*GIVEN TASK:*
Copy out each line of the material below exactly as it appears.

*RECORDED DATA:*

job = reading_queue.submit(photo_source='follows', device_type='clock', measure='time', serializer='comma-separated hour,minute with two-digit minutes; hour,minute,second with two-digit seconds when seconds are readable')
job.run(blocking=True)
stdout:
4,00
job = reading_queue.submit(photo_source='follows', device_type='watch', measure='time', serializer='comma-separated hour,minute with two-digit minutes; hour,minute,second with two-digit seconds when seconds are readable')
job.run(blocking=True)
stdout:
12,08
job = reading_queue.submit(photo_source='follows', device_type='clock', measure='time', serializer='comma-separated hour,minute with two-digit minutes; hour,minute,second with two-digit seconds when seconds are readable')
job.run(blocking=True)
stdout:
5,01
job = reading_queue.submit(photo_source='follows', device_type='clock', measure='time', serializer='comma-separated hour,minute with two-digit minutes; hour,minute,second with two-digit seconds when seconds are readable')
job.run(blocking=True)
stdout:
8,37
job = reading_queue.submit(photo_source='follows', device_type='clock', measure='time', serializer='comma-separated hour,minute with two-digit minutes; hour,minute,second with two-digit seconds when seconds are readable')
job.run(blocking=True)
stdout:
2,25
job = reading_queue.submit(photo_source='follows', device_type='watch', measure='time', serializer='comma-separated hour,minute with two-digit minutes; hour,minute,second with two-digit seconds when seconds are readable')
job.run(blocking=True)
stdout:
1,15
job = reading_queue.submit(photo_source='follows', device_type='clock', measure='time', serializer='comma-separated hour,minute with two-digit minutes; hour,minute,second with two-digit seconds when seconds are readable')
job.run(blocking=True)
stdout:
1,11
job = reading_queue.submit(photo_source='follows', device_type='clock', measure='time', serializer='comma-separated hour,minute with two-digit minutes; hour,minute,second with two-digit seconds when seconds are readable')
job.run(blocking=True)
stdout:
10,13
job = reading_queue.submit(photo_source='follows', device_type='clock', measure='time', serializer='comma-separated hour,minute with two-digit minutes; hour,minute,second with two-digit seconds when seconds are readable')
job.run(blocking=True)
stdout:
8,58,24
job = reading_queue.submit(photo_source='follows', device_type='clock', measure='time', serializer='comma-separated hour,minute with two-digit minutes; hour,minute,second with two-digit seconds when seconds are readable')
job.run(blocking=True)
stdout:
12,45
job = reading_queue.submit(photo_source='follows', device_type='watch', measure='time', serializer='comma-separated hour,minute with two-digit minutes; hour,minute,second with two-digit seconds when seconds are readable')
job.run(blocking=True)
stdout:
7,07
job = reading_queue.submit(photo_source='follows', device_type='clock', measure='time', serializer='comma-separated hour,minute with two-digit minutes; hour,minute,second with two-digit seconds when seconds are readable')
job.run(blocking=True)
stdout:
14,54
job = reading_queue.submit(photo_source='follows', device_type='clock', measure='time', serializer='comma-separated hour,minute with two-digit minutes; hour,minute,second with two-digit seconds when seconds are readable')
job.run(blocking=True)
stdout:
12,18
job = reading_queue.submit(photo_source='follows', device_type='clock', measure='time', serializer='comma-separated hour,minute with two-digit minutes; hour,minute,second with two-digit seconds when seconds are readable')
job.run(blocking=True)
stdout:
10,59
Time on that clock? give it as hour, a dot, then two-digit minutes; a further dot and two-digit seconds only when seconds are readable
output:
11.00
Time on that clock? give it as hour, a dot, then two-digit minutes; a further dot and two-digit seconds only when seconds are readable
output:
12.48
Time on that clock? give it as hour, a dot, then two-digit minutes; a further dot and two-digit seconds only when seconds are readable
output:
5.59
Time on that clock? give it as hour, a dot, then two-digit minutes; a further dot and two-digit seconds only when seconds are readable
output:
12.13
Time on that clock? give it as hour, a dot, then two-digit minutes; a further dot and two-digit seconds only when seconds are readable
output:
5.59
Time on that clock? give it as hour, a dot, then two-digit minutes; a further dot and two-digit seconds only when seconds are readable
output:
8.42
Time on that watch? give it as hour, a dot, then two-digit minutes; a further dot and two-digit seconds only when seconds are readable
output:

*SOLVED PROBLEM:*
job = reading_queue.submit(photo_source='follows', device_type='clock', measure='time', serializer='comma-separated hour,minute with two-digit minutes; hour,minute,second with two-digit seconds when seconds are readable')
job.run(blocking=True)
stdout:
4,00
job = reading_queue.submit(photo_source='follows', device_type='watch', measure='time', serializer='comma-separated hour,minute with two-digit minutes; hour,minute,second with two-digit seconds when seconds are readable')
job.run(blocking=True)
stdout:
12,08
job = reading_queue.submit(photo_source='follows', device_type='clock', measure='time', serializer='comma-separated hour,minute with two-digit minutes; hour,minute,second with two-digit seconds when seconds are readable')
job.run(blocking=True)
stdout:
5,01
job = reading_queue.submit(photo_source='follows', device_type='clock', measure='time', serializer='comma-separated hour,minute with two-digit minutes; hour,minute,second with two-digit seconds when seconds are readable')
job.run(blocking=True)
stdout:
8,37
job = reading_queue.submit(photo_source='follows', device_type='clock', measure='time', serializer='comma-separated hour,minute with two-digit minutes; hour,minute,second with two-digit seconds when seconds are readable')
job.run(blocking=True)
stdout:
2,25
job = reading_queue.submit(photo_source='follows', device_type='watch', measure='time', serializer='comma-separated hour,minute with two-digit minutes; hour,minute,second with two-digit seconds when seconds are readable')
job.run(blocking=True)
stdout:
1,15
job = reading_queue.submit(photo_source='follows', device_type='clock', measure='time', serializer='comma-separated hour,minute with two-digit minutes; hour,minute,second with two-digit seconds when seconds are readable')
job.run(blocking=True)
stdout:
1,11
job = reading_queue.submit(photo_source='follows', device_type='clock', measure='time', serializer='comma-separated hour,minute with two-digit minutes; hour,minute,second with two-digit seconds when seconds are readable')
job.run(blocking=True)
stdout:
10,13
job = reading_queue.submit(photo_source='follows', device_type='clock', measure='time', serializer='comma-separated hour,minute with two-digit minutes; hour,minute,second with two-digit seconds when seconds are readable')
job.run(blocking=True)
stdout:
8,58,24
job = reading_queue.submit(photo_source='follows', device_type='clock', measure='time', serializer='comma-separated hour,minute with two-digit minutes; hour,minute,second with two-digit seconds when seconds are readable')
job.run(blocking=True)
stdout:
12,45
job = reading_queue.submit(photo_source='follows', device_type='watch', measure='time', serializer='comma-separated hour,minute with two-digit minutes; hour,minute,second with two-digit seconds when seconds are readable')
job.run(blocking=True)
stdout:
7,07
job = reading_queue.submit(photo_source='follows', device_type='clock', measure='time', serializer='comma-separated hour,minute with two-digit minutes; hour,minute,second with two-digit seconds when seconds are readable')
job.run(blocking=True)
stdout:
14,54
job = reading_queue.submit(photo_source='follows', device_type='clock', measure='time', serializer='comma-separated hour,minute with two-digit minutes; hour,minute,second with two-digit seconds when seconds are readable')
job.run(blocking=True)
stdout:
12,18
job = reading_queue.submit(photo_source='follows', device_type='clock', measure='time', serializer='comma-separated hour,minute with two-digit minutes; hour,minute,second with two-digit seconds when seconds are readable')
job.run(blocking=True)
stdout:
10,59
Time on that clock? give it as hour, a dot, then two-digit minutes; a further dot and two-digit seconds only when seconds are readable
output:
11.00
Time on that clock? give it as hour, a dot, then two-digit minutes; a further dot and two-digit seconds only when seconds are readable
output:
12.48
Time on that clock? give it as hour, a dot, then two-digit minutes; a further dot and two-digit seconds only when seconds are readable
output:
5.59
Time on that clock? give it as hour, a dot, then two-digit minutes; a further dot and two-digit seconds only when seconds are readable
output:
12.13
Time on that clock? give it as hour, a dot, then two-digit minutes; a further dot and two-digit seconds only when seconds are readable
output:
5.59
Time on that clock? give it as hour, a dot, then two-digit minutes; a further dot and two-digit seconds only when seconds are readable
output:
8.42
Time on that watch? give it as hour, a dot, then two-digit minutes; a further dot and two-digit seconds only when seconds are readable
output:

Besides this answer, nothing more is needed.